** The records **

|---|

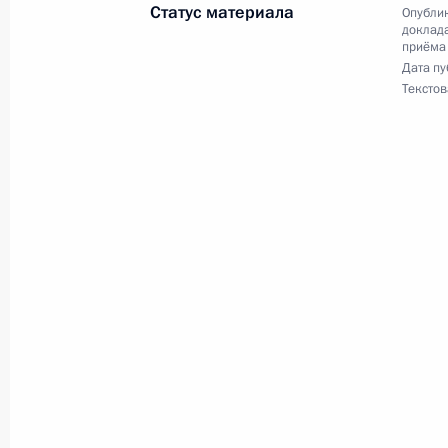
7 ноября 2013 года
Статус материала
Опублик
доклада
1 декабря 2022 года, 18:33
приёма
Дата пу
Текстов
19 октября 2022 года, среда
Продлён контроль исполнения пору
в режиме видео-конференц-связи ж
по поручению Президента Российс
Российской Федерации в Приёмной
граждан в Москве 11 декабря 201
19 октября 2022 года, 18:48
О ходе исполнения поручения, дан
конференц-связи жительницы Киро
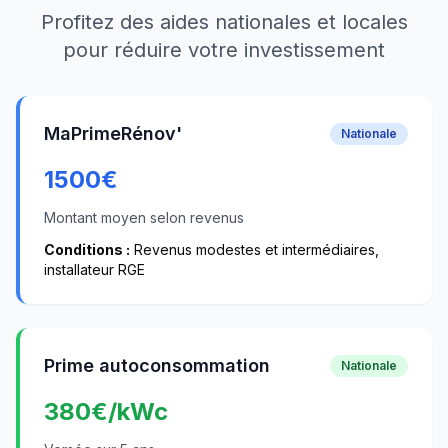
Profitez des aides nationales et locales
pour réduire votre investissement
MaPrimeRénov'
Nationale
1500
€
Montant moyen selon revenus
Conditions :
Revenus modestes et intermédiaires,
installateur RGE
Prime autoconsommation
Nationale
380
€/kWc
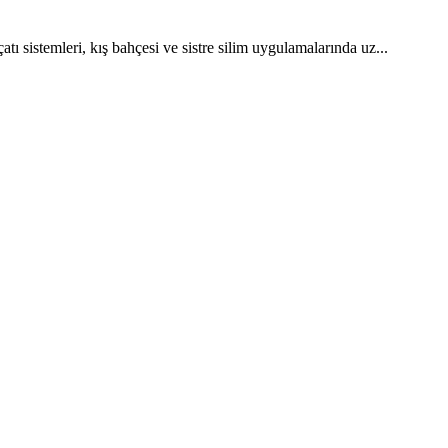
sistemleri, kış bahçesi ve sistre silim uygulamalarında uz...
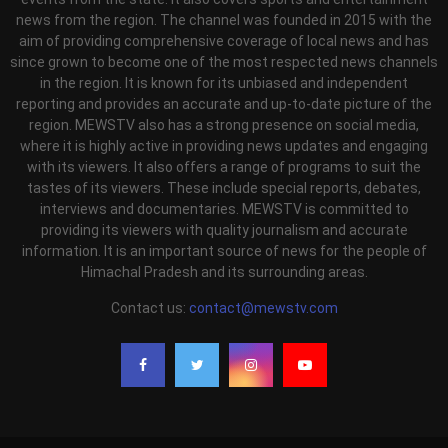
news from the region. The channel was founded in 2015 with the
aim of providing comprehensive coverage of local news and has
since grown to become one of the most respected news channels
in the region. It is known for its unbiased and independent
reporting and provides an accurate and up-to-date picture of the
region. MEWSTV also has a strong presence on social media,
where it is highly active in providing news updates and engaging
with its viewers. It also offers a range of programs to suit the
tastes of its viewers. These include special reports, debates,
interviews and documentaries. MEWSTV is committed to
providing its viewers with quality journalism and accurate
information. It is an important source of news for the people of
Himachal Pradesh and its surrounding areas.
Contact us:
contact@mewstv.com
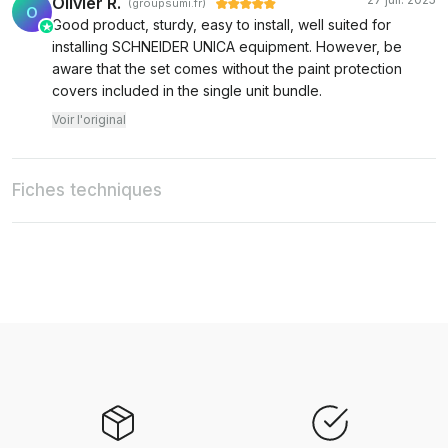
Olivier R.
(groupsumi.fr)
O
Good product, sturdy, easy to install, well suited for
installing SCHNEIDER UNICA equipment. However, be
aware that the set comes without the paint protection
covers included in the single unit bundle.
Voir l'original
Fiches techniques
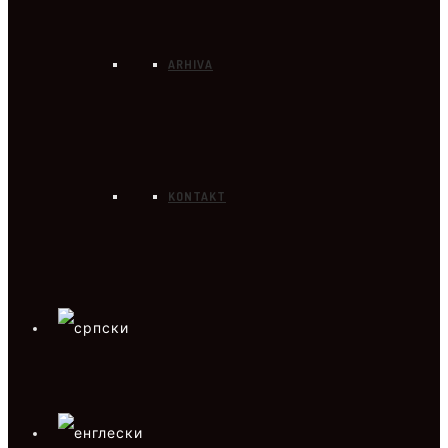
ARHIVA
KONTAKT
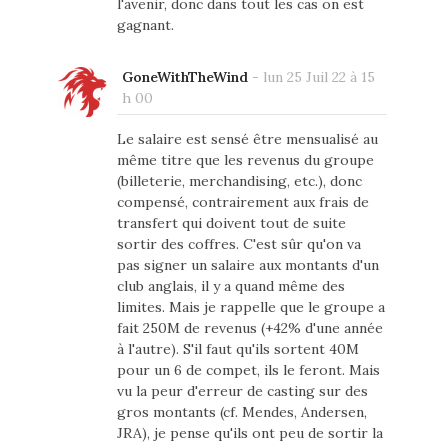
l'avenir, donc dans tout les cas on est
gagnant.
GoneWithTheWind
-
lun 25 Juil 22 à 15
h 00
Le salaire est sensé être mensualisé au
même titre que les revenus du groupe
(billeterie, merchandising, etc.), donc
compensé, contrairement aux frais de
transfert qui doivent tout de suite
sortir des coffres. C'est sûr qu'on va
pas signer un salaire aux montants d'un
club anglais, il y a quand même des
limites. Mais je rappelle que le groupe a
fait 250M de revenus (+42% d'une année
à l'autre). S'il faut qu'ils sortent 40M
pour un 6 de compet, ils le feront. Mais
vu la peur d'erreur de casting sur des
gros montants (cf. Mendes, Andersen,
JRA), je pense qu'ils ont peu de sortir la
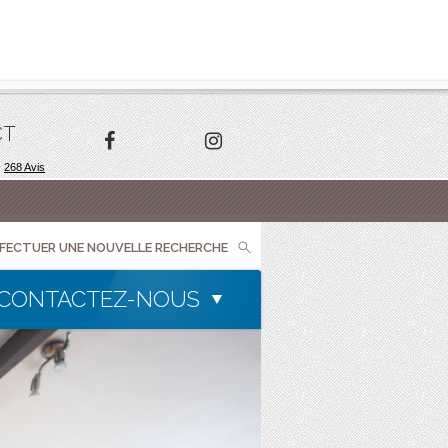
CT
FFECTUER UNE NOUVELLE RECHERCHE
CONTACTEZ-NOUS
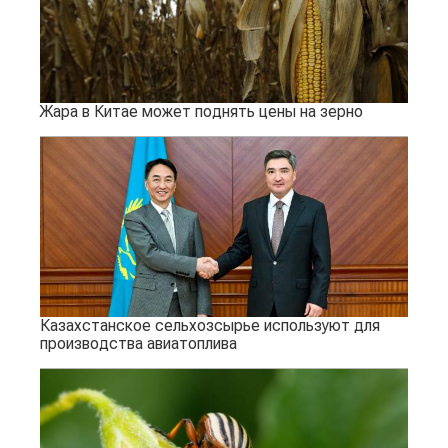
Жара в Китае может поднять цены на зерно
Казахстанское сельхозсырье используют для
производства авиатоплива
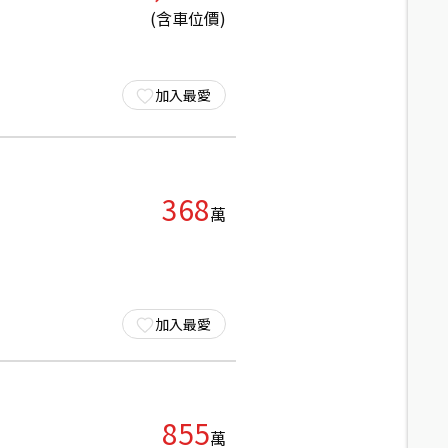
(含車位價)
加入最愛
368
萬
加入最愛
855
萬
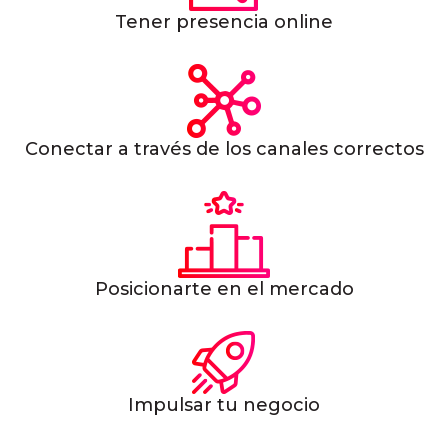
Tener presencia online
Conectar a través de los canales correctos
Posicionarte en el mercado
Impulsar tu negocio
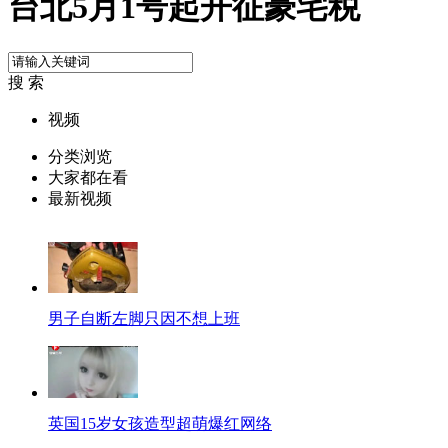
台北5月1号起开征豪宅税
搜 索
视频
分类浏览
大家都在看
最新视频
男子自断左脚只因不想上班
英国15岁女孩造型超萌爆红网络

|---|

** What is needed **
Transcribe the text of all the records above verbatim, leaving the pictures out of your answer.

** Exercise output **
7 ноября 2013 года
Статус материала
Опублик
доклада
1 декабря 2022 года, 18:33
приёма
Дата пу
Текстов
19 октября 2022 года, среда
Продлён контроль исполнения пору
в режиме видео-конференц-связи ж
по поручению Президента Российс
Российской Федерации в Приёмной
граждан в Москве 11 декабря 201
19 октября 2022 года, 18:48
О ходе исполнения поручения, дан
конференц-связи жительницы Киро
Profitez des aides nationales et locales
pour réduire votre investissement
MaPrimeRénov'
Nationale
1500
€
Montant moyen selon revenus
Conditions :
Revenus modestes et intermédiaires,
installateur RGE
Prime autoconsommation
Nationale
380
€/kWc
sistemleri, kış bahçesi ve sistre silim uygulamalarında uz...
news from the region. The channel was founded in 2015 with the
aim of providing comprehensive coverage of local news and has
since grown to become one of the most respected news channels
in the region. It is known for its unbiased and independent
reporting and provides an accurate and up-to-date picture of the
region. MEWSTV also has a strong presence on social media,
where it is highly active in providing news updates and engaging
with its viewers. It also offers a range of programs to suit the
tastes of its viewers. These include special reports, debates,
interviews and documentaries. MEWSTV is committed to
providing its viewers with quality journalism and accurate
information. It is an important source of news for the people of
Himachal Pradesh and its surrounding areas.
Contact us:
contact@mewstv.com
Olivier R.
(groupsumi.fr)
O
Good product, sturdy, easy to install, well suited for
installing SCHNEIDER UNICA equipment. However, be
aware that the set comes without the paint protection
covers included in the single unit bundle.
Voir l'original
Fiches techniques
ARHIVA
KONTAKT
l'avenir, donc dans tout les cas on est
gagnant.
GoneWithTheWind
-
lun 25 Juil 22 à 15
h 00
Le salaire est sensé être mensualisé au
même titre que les revenus du groupe
(billeterie, merchandising, etc.), donc
compensé, contrairement aux frais de
transfert qui doivent tout de suite
sortir des coffres. C'est sûr qu'on va
pas signer un salaire aux montants d'un
club anglais, il y a quand même des
limites. Mais je rappelle que le groupe a
fait 250M de revenus (+42% d'une année
à l'autre). S'il faut qu'ils sortent 40M
pour un 6 de compet, ils le feront. Mais
vu la peur d'erreur de casting sur des
gros montants (cf. Mendes, Andersen,
JRA), je pense qu'ils ont peu de sortir la
CT
FFECTUER UNE NOUVELLE RECHERCHE
CONTACTEZ-NOUS
Жара в Китае может поднять цены на зерно
Казахстанское сельхозсырье используют для
производства авиатоплива
(含車位價)
加入最愛
368
萬
加入最愛
855
萬
Tener presencia online
Conectar a través de los canales correctos
Posicionarte en el mercado
Impulsar tu negocio
台北5月1号起开征豪宅税
搜 索
视频
分类浏览
大家都在看
最新视频
男子自断左脚只因不想上班
英国15岁女孩造型超萌爆红网络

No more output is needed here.